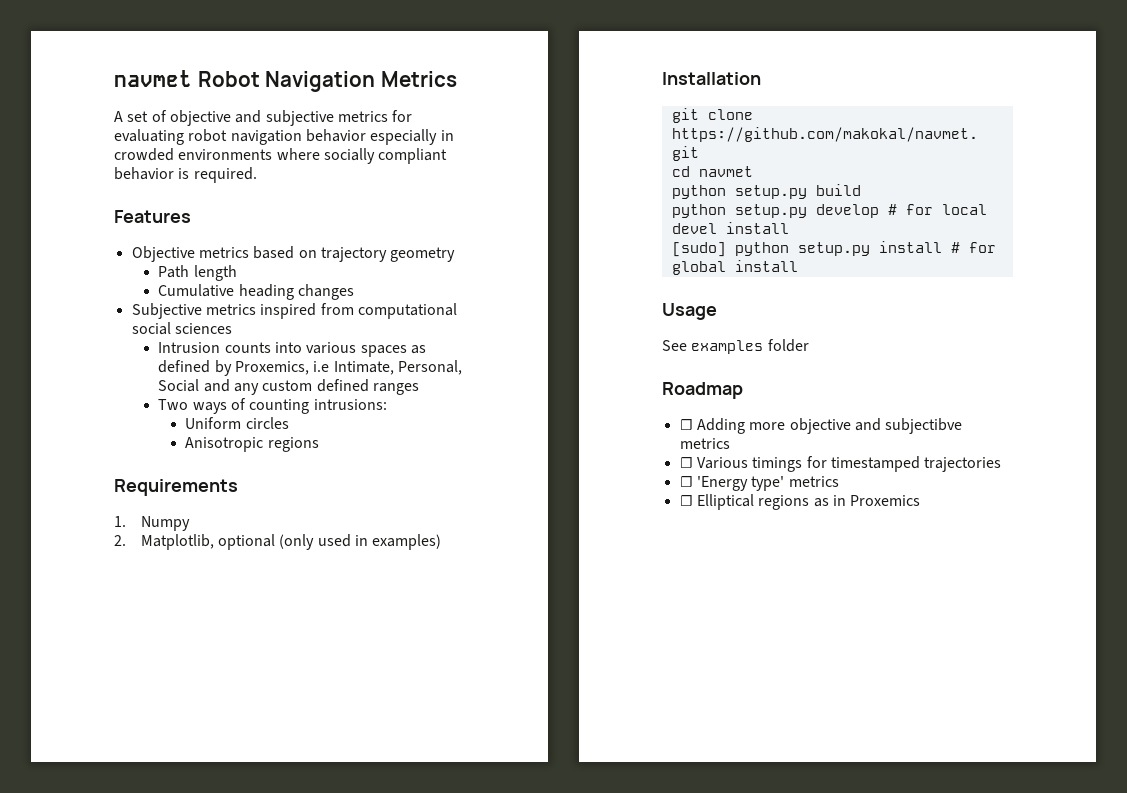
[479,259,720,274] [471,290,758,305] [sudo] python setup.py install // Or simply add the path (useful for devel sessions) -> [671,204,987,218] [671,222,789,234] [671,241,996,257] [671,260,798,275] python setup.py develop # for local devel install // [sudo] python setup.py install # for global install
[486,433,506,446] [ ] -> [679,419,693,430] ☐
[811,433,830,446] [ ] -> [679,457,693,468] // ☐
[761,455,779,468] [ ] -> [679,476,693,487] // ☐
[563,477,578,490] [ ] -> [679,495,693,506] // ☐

———

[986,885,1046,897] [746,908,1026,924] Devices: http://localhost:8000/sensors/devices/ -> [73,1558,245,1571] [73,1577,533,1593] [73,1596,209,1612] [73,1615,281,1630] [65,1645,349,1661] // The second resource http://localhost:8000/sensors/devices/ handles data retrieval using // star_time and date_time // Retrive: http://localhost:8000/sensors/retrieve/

———

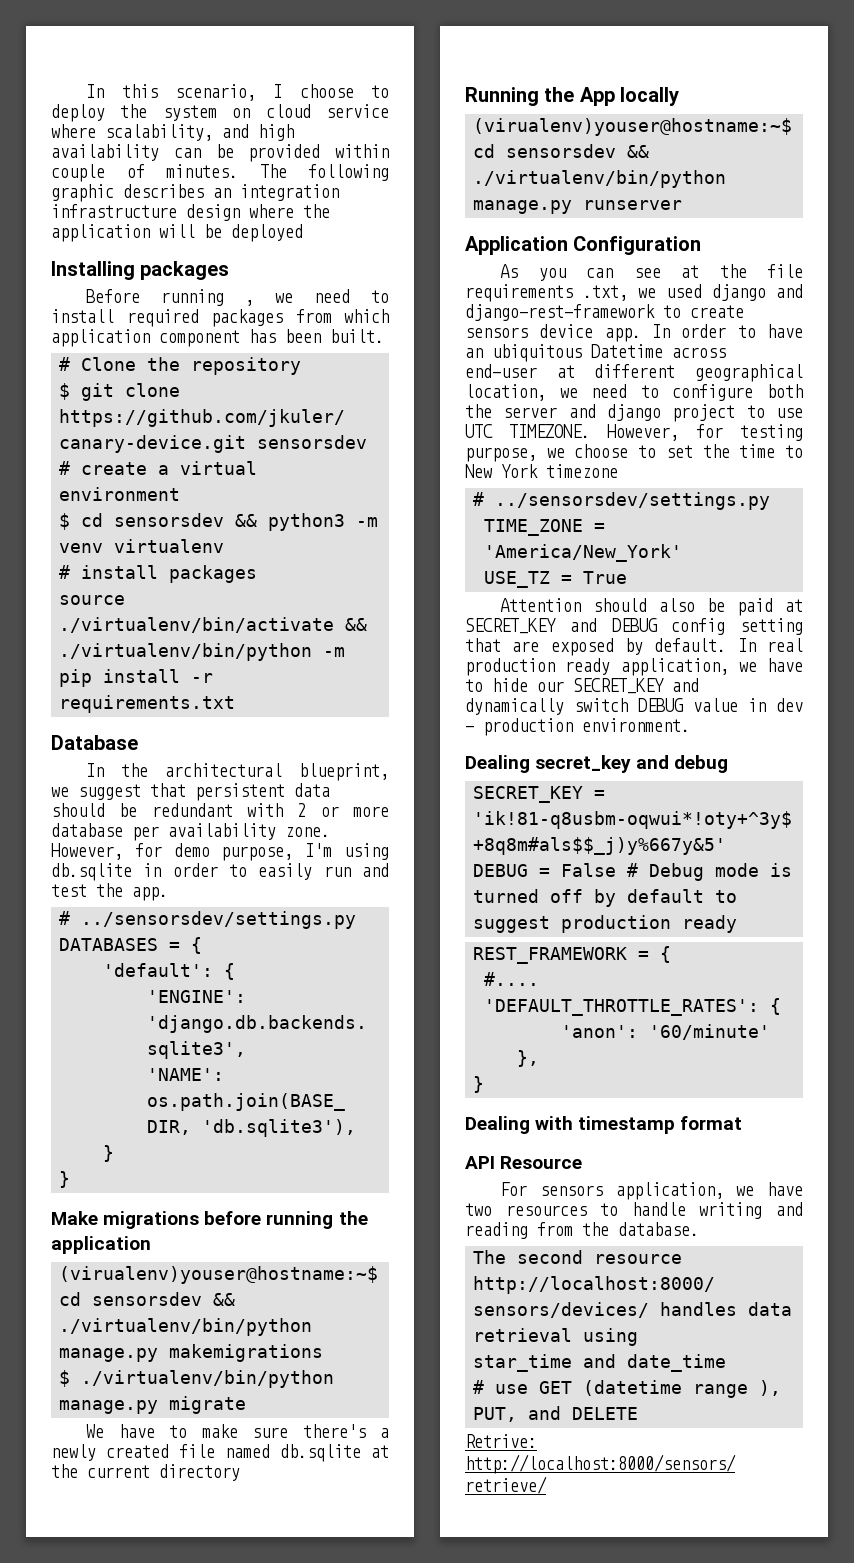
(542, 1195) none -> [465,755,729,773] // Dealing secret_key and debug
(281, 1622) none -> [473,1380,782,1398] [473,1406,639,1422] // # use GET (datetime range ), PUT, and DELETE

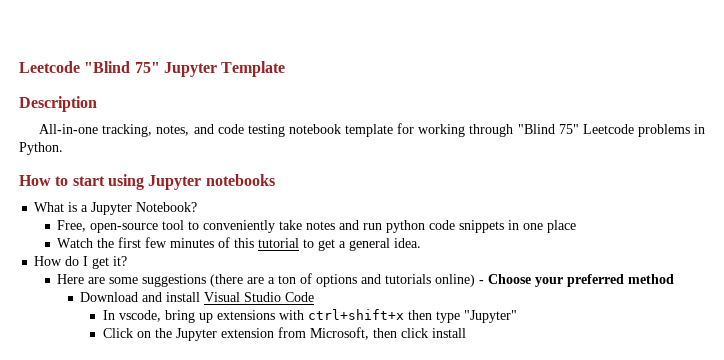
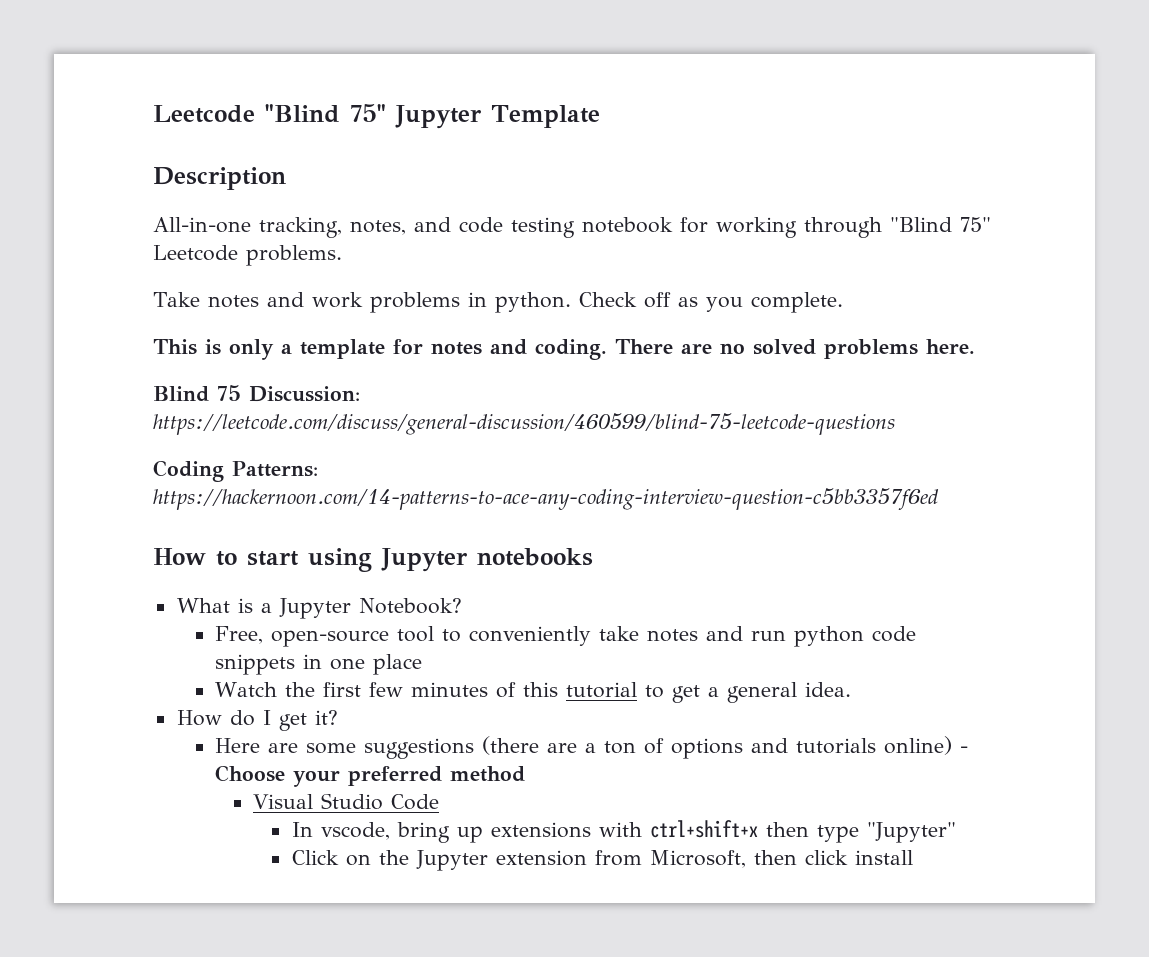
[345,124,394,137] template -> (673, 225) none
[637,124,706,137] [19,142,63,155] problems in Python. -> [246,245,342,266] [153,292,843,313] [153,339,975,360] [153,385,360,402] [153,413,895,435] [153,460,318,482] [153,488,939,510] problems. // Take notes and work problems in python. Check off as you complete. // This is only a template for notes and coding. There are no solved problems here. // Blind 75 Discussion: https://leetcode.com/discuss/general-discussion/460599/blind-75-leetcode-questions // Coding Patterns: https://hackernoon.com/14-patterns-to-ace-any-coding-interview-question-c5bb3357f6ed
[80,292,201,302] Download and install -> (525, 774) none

———

PROBLEM TO SOLVE
Reproduce only the lines above, starting at the line with "[479,259,720,274] [471,290,758,305] [sudo]" and ending at the line with "[563,477,578,490] [ ]", exactly as written.

FINISHED EXERCISE
[479,259,720,274] [471,290,758,305] [sudo] python setup.py install // Or simply add the path (useful for devel sessions) -> [671,204,987,218] [671,222,789,234] [671,241,996,257] [671,260,798,275] python setup.py develop # for local devel install // [sudo] python setup.py install # for global install
[486,433,506,446] [ ] -> [679,419,693,430] ☐
[811,433,830,446] [ ] -> [679,457,693,468] // ☐
[761,455,779,468] [ ] -> [679,476,693,487] // ☐
[563,477,578,490] [ ] -> [679,495,693,506] // ☐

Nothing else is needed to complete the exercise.